In March, a 7 years on report was published to the Infrastructure Carbon Review, which summarises the progress as good, but not fast enough.

It concluded that transport as a sector was a laggard and that there was a “reluctance or inertia among most clients and asset owners to drive ambitious carbon reduction. Rather than embracing the pivotal role of a carbon integrator, most of the carbon management responsibilities and leadership are delegated to the supply chain”.

The Colindale Station Redevelopment is an example of where we set clear requirements in the contract, paid for them as we must, held the supplier to account, shared risk with them and ultimately benefited from the work.

As a client organisation, we must recognise that we are the most important, and often weakest, link in the carbon chain.

3. How carbon reduction motivates and develops people

Leading on carbon reduction has also been shown to increase retention, attract new talent and motivate people.
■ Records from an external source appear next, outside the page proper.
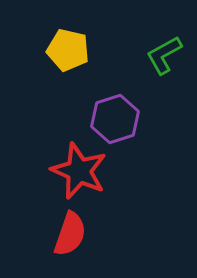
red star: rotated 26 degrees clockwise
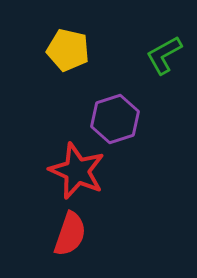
red star: moved 2 px left
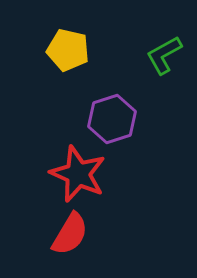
purple hexagon: moved 3 px left
red star: moved 1 px right, 3 px down
red semicircle: rotated 12 degrees clockwise
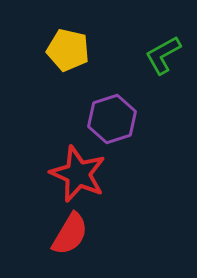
green L-shape: moved 1 px left
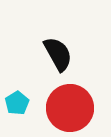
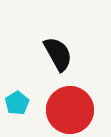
red circle: moved 2 px down
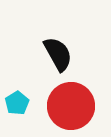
red circle: moved 1 px right, 4 px up
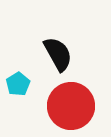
cyan pentagon: moved 1 px right, 19 px up
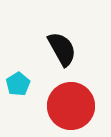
black semicircle: moved 4 px right, 5 px up
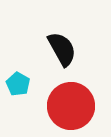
cyan pentagon: rotated 10 degrees counterclockwise
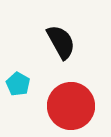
black semicircle: moved 1 px left, 7 px up
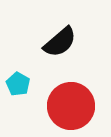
black semicircle: moved 1 px left; rotated 78 degrees clockwise
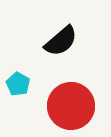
black semicircle: moved 1 px right, 1 px up
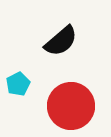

Who wouldn’t want to be part of the response to a challenge that is regularly compared to the global coronavirus pandemic?

Ben Story, a TfL board member, emphasises this in the most recent board meeting.

His ‘day job’ is at Rolls Royce, a company with an innovative business model (airlines pay per hour used for their jet engines, so income has plummeted as planes have been grounded) that has been hit even harder than us by the pandemic.

He said: “We’ve found focusing on the environment and the transition to net zero a really powerful and galvanising theme that gets our people motivated and excited.”

I personally can relate to this and know many others can, too.

What are you doing to reduce carbon?

Not everyone feels comfortable with the plethora of carbon jargon or knows how practically to reduce carbon though.

My message would be that you don’t need to know the terminology, and anyone can do it. You can go a long way by: designing efficiently; challenging requirements appropriately; and asking the supply chain for low carbon solutions in a way that they also benefit.

The carbon reduction hierarchy of building nothing, build less, build clever and build efficiently is also a great mantra that gets results.

So back to the initial list of benefits – they are all products of carbon management! It’s now up to us to lead the way on carbon and realise them.